Children’s excited laughter echoed under a dinosaur skeleton. On Saturday night, Tuscaloosa students were energized by a night of hands-on learning as they skipped from booth to booth at the 11th annual Night at the Museum. 

Presented by the Alabama Museum of Natural History, the University of Alabama Graduate School and the University of Alabama Graduate Student Association, this year’s A Night at the Museum was four seasons-themed. Inspired by this concept, booths from various UA departments covered everything from seasonal fashion to carbon dating. 

Yakira Frank, a graduate student majoring in English, sat behind a table filled with freshly written poems at the creative writing department’s “Poet in a Box” exhibit. 

“All good writing is necessarily interdisciplinary,” Frank said. “If you’re engaging creatively with the sciences, that’s how we move forward as a species.”

Students who attended the event certainly did create throughout the night. Origami butterflies bloomed at the environmental science booth while the taps of a Newton’s cradle clicked through the physics and astronomy room. No matter what the subject, students sat at the edge of their seats as they learned about the four seasons from an interdisciplinary perspective. 

Departments put their best face forward by creatively showcasing their students’ and faculty’s knowledge with these engaging activities. Jake Champion, a sixth-grader at the Tuscaloosa Academy and a three-time attendee of the Night at the Museum, enjoyed the hands-on aspect of the museum. 

“At school, they just give you a lecture,” Champion said.  Here, they make it fun.”

Molly Putyrae walked through the Lloyd Hall exhibits with her 4- and 6-year-olds in tow, who were energetic despite the fact that the event went past their bedtime. Her kids are in kindergarten now, but she thinks the event is a way to get them excited and thinking about the future.

“Being able to get the kids on campus that do live around here is really great to pull them in,” Putyrae said.

The Alabama Museum of Natural History at Smith Hall is what some might consider a hidden gem of the University. A Night at the Museum showcased the off-the-beaten-track exhibit.  Students’ noses were glued to the museum’s glass display cases as they took a break in between booths. 

A few UA students milled through the crowd of primarily elementary and middle school attendees. Josh Vondracek, a freshman majoring in aerospace engineering, walked through the exhibits carrying boxes of leftover pizza from the event with friend Spencer Cook.

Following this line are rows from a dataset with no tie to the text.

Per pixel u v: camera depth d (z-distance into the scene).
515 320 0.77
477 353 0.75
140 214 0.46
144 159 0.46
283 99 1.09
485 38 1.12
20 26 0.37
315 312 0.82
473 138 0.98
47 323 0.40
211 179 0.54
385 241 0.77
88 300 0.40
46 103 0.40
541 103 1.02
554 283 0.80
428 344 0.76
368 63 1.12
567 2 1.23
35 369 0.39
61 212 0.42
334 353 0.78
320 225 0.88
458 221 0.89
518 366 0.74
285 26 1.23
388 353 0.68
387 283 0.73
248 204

“We think it’s really cool that the University gets involved with the surrounding Tuscaloosa area,” Vondracek said. “Here it seems like they involve people of all ages.”

Exhibits cleared out as the night culminated with a prize giveaway. Students had been collecting stamps from each booth in their pocket-sized passports all night to receive a raffle ticket that could score them phones and iPads. 

Though only 14 students heard their names called out in the raffle, every student left the event grinning. Other prizes for the night included Bama merch, University-made coloring books and gift cards to local establishments. `

“Natural history and natural sciences are the basis of your outside world,” Sorlie said. “It’s really great to give students the chance to see a historian, to see a scientist, to see a writer.”